Le spectre de l’extrême droite
À travers l’Europe, les partis populistes et xénophobes comptent désormais des députés dans quatorze Parlements nationaux.
Un séisme vient de frapper la Suède. Après les élections législatives du 19 septembre, des députés d’extrême droite vont, pour la première fois, siéger au Parlement de ce petit pays scandinave, inventeur de la social-démocratie moderne. Les Démocrates de Suède (SD) ont en effet remporté 5,7 % des suffrages et vingt sièges au Riksdag, tandis que le Parti social-démocrate enregistre son plus mauvais score depuis 1914. Leur leader, le peu charismatique Jimmie Akesson, a mené sans surprise une campagne anti-immigration fortement teintée d’islamophobie. « Bien sûr, tous les immigrants ne sont pas des criminels, estime-t-il, mais il y a une connexion. »
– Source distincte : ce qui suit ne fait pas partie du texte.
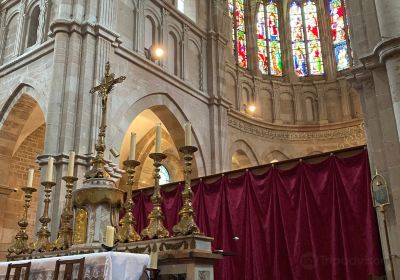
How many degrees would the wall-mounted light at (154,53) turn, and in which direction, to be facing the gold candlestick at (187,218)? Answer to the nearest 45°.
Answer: approximately 90° to its right

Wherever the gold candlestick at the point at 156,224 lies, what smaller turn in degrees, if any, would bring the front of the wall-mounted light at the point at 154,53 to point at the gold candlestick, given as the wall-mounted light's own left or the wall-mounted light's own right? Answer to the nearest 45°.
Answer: approximately 90° to the wall-mounted light's own right

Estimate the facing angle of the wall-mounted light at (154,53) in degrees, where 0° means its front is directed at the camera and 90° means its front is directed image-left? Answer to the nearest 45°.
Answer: approximately 270°

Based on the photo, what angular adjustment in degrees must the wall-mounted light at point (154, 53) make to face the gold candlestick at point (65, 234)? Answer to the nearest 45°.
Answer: approximately 90° to its right

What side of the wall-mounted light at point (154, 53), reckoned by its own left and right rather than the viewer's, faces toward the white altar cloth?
right
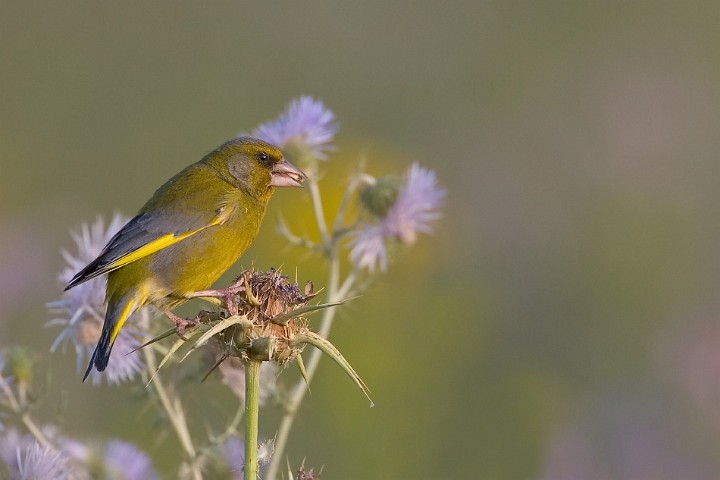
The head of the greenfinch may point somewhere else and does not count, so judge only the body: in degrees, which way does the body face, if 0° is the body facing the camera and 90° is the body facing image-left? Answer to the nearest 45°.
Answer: approximately 270°

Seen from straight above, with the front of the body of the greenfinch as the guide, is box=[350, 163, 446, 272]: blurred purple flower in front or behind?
in front
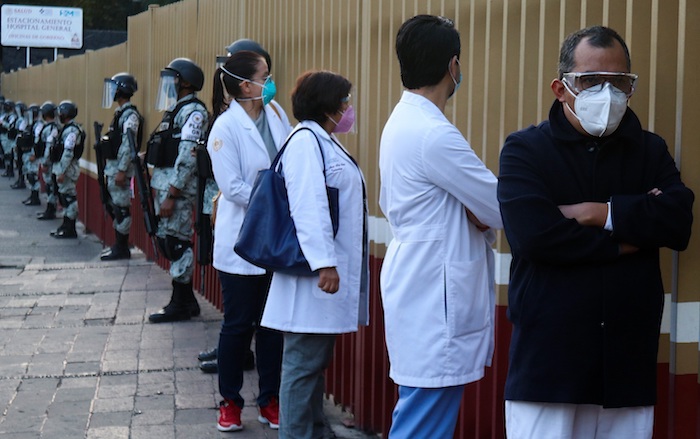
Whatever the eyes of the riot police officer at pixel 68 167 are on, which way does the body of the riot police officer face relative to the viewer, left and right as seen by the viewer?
facing to the left of the viewer

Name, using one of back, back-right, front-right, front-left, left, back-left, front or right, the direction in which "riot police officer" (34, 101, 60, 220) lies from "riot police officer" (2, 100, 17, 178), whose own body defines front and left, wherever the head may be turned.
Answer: left

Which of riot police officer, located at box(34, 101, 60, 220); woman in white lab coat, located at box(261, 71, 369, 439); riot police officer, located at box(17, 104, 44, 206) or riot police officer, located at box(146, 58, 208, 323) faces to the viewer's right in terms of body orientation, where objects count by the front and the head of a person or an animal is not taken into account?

L’image de la Suède s’en trouve naturellement écornée, mais c’est l’arbre qui cache la forêt. La vérité est que peu de pays européens sont épargnés par cette poussée de l’extrême droite nationaliste. L’éclatement de la crise financière, en 2008, a entraîné des pertes d’emplois et l’adoption de mesures d’austérité qui ont indiscutablement favorisé le phénomène. « Mais les difficultés économiques ne suffisent pas à expliquer cette évolution, estime Jean-Dominique Giuliani, président de la Fondation Robert Schuman. La mondialisation a entraîné l’ouverture des frontières et provoqué des inquiétudes que le populisme transforme en réactions identitaires. » D’où un rejet croissant du multiculturalisme. Et, plus encore, de l’islam.
Outre la Suède, des députés d’extrême droite siègent dans les Parlements de treize pays européens : Italie, Belgique, Pays-Bas, Finlande, Lettonie, Lituanie, Slovaquie, Hongrie, Autriche, Slovénie, Bulgarie, Grèce et Danemark. En Italie, la Ligue du Nord, le principal allié de Silvio Berlusconi, participe même au gouvernement. L’un de ses membres, Roberto Maroni, est ministre de l’Intérieur. En France, le Front national ne compte aucun député en raison des particularités du système électoral, mais il reste un acteur majeur de la scène politique. En 2000, l’Autriche a été sanctionnée par l’Union européenne après l’entrée au gouvernement de représentants du FPÖ, le parti du très extrémiste Jörg Haider, aujourd’hui décédé.
Même quand elles ne parviennent pas à faire élire des députés, les formations d’extrême droite réussissent souvent à polluer le débat politique, les partis de la droite classique n’hésitant pas à reprendre à leur compte une partie du discours extrémiste.